The restaurant’s ‘pho’ brings the flavor of Vietnam, with fresh bouillon, fresh noodles, green onion, and fresh hand sliced beef. According to the restaurant’s chef Nguyen Quoc Vuong, in order to have a good pot of stock bouillon, he has ordered the bones and beef meat from the wholesalers in the large market. Meanwhile, onions, herbs, ginger, lemon, and chili have been bought at local markets. Fresh rice noodles are hand-made by the chef. In addition, spices and nuoc mam (fish sauce) have been brought in from Vietnam. The chef Vuong wanted higher wages, so in 2014, he travelled to Sri Lanka to work as a chef. Each year, when he returns to Thai Binh province, Vietnam to visit his family, he brings some Vietnamese spices and nuoc mam when going back to his restaurant.
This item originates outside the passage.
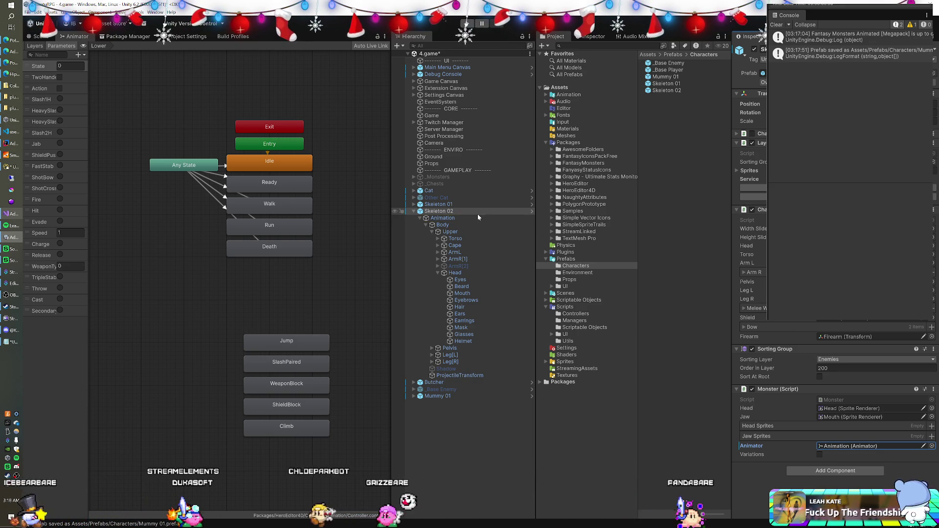
click(459, 211)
Opened in 2014, the ‘Vietnamese Pho’ restaurant has only about 30 seats, and they are often full. Pho is the most requested dish, although the restaurant has many other Vietnamese dishes, such as nem (spring rolls), banana flower salad, and Hanoi cha ca (grilled fish). A large bowl of Pho is priced at 600 Sri Lankan rupees (about VND80,000), which is a reasonable price compared to the cost of eating at the neighbouring Japanese and Thai restaurants.

It can be said that for the Vietnamese living far from home, Pho is a precious memory of the homeland and an excuse to meet. Tran Loan, who came to Sri Lanka more than five years ago, is a regular customer of the restaurant. Her Australian husband and children love the Vietnamese food. Coming to the ‘Vietnamese Pho’ restaurant every weekend has become a family habit.

At the end of the year, Vietnamese people living far from home often meet through enjoying the most familiar dishes, such as pho or Chung cake, which is a traditional and indispensable dish of the Vietnamese Lunar New Year (Tet) festival.